Hamburg. Es sieht fast so aus, als würden die Kinder gleich vom Spielen reinkommen. Im Gruppenraum hängen farbenfrohe Bilder an den Wänden, Sitzkissen und Schaumstoffwürfel bilden bunte Stapel, im Regal stehen Kasperlefiguren in einer Reihe, ein eineinhalb Meter hoher Plastik-Dino blickt erwartungsvoll zur Tür. Doch Kinder sind schon lange nicht mehr hier hereingekommen, ins Spielhaus auf der Veddel. Seit August ist das abrissreife Backsteingebäude an der Katenweide geschlossen. Die starken Regenfälle im Juni hatten ihm den Rest gegeben: Im Gruppenraum fielen Deckenplatten herunter, der Babyraum stand komplett unter Wasser, später wurden gesundheitsschädliche Schimmelsporen in der Luft gefunden.

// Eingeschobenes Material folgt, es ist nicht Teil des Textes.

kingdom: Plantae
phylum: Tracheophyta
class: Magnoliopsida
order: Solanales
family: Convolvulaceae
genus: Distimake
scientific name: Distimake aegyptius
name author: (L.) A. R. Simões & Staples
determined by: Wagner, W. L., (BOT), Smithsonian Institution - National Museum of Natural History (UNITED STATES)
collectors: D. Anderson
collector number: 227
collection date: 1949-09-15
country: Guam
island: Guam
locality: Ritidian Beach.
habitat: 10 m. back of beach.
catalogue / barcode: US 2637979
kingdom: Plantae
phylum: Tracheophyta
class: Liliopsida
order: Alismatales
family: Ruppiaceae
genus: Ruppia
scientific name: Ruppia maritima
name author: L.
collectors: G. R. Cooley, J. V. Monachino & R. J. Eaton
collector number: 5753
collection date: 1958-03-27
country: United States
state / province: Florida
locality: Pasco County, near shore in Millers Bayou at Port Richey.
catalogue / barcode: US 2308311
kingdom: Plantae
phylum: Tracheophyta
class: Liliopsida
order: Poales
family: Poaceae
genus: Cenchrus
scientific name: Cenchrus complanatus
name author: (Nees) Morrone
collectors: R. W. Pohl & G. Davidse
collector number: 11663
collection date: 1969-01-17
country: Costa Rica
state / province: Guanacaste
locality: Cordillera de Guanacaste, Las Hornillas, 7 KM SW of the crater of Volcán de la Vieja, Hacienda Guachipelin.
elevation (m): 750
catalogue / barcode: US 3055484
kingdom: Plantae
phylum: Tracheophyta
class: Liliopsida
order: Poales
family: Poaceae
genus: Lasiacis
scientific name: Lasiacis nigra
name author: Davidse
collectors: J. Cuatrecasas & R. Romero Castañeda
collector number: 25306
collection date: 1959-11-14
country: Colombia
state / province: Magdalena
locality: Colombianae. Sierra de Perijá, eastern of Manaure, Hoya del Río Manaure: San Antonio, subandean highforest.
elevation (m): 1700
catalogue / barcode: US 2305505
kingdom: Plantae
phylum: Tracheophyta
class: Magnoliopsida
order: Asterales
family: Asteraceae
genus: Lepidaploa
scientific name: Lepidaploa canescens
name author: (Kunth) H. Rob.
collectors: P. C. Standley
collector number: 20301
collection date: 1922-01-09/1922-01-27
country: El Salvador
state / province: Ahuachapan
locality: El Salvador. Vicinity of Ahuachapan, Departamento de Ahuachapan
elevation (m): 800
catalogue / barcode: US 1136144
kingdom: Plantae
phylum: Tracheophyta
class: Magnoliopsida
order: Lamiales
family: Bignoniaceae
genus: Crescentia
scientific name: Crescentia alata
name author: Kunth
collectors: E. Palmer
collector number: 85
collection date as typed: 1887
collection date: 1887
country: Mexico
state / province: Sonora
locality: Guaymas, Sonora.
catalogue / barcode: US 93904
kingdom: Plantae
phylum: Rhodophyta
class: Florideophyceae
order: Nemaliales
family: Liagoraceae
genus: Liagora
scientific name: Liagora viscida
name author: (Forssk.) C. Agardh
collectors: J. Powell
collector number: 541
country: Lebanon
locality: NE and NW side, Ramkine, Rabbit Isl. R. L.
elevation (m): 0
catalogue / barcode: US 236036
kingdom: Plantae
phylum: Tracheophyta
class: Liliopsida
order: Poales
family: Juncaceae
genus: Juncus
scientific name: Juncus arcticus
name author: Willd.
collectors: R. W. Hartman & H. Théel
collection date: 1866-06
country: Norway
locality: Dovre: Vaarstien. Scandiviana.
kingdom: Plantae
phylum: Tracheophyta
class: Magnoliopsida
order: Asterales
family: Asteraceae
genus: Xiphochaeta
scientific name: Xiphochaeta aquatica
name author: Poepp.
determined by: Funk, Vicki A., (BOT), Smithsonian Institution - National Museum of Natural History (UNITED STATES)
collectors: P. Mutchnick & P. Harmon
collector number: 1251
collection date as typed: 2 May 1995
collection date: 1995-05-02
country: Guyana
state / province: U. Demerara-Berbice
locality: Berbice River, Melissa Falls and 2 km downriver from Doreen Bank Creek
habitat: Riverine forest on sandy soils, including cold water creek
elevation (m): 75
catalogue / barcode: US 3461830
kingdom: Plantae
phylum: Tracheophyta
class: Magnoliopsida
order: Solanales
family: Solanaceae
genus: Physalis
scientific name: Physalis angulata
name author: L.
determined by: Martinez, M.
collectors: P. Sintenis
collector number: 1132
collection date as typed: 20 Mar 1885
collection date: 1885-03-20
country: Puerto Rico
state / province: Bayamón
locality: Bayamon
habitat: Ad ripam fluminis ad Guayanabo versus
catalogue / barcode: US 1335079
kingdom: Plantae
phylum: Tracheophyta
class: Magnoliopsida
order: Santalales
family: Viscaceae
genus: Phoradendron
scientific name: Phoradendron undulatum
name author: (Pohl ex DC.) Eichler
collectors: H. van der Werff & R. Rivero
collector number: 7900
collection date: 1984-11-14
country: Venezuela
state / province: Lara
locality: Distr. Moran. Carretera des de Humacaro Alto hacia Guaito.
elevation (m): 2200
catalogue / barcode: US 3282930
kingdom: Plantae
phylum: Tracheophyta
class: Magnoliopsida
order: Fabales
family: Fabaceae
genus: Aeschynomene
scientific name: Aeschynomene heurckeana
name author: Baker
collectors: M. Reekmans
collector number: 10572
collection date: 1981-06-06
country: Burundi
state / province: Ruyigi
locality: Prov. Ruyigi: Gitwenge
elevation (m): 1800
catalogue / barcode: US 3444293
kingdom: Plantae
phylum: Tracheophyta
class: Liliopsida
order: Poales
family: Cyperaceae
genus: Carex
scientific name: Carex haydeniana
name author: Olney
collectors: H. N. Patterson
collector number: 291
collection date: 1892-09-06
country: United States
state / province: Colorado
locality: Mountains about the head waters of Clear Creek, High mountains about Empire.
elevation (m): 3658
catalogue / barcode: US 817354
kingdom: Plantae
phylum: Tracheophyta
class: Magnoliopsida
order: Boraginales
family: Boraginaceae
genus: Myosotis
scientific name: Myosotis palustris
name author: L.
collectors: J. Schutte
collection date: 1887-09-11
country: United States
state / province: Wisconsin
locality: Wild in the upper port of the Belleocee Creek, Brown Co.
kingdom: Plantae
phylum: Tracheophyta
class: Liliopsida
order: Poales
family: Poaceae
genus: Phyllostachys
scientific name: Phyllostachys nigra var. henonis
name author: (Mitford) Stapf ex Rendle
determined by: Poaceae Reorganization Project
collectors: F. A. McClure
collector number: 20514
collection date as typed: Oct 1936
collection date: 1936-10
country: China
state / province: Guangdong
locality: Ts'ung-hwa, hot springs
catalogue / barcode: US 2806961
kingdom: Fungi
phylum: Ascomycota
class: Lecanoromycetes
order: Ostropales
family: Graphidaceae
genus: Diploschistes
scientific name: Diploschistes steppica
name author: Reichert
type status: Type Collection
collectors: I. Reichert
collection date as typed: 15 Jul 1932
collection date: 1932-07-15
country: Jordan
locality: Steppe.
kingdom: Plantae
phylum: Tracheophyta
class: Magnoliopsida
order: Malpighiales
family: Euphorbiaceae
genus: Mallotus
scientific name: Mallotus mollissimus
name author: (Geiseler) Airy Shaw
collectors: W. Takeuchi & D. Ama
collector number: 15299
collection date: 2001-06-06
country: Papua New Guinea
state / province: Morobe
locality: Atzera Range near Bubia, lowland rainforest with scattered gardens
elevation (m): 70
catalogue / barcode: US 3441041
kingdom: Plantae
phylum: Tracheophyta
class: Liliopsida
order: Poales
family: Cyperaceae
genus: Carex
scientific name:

Seitdem werden die Kinder von dem Haus ferngehalten, das für viele von ihnen zu einer zweiten Heimat geworden war. Wo sie morgens und nachmittags kostenlos betreut wurden - von Menschen, die ihnen oft die Familie ersetzten. Die Vormittagsbetreuung mit Frühstück war für die einkommensschwachen Familien des Viertels eine willkommene Alternative zur kostenpflichtigen Kita. Nach der Schule bekamen die Kinder hier ein Mittagessen. Außerdem gab es Sport-, Koch- und Theaterprojekte, logopädische und ergotherapeutische Angebote, musikalische Früherziehung, eine Elternschule und Babytreffs.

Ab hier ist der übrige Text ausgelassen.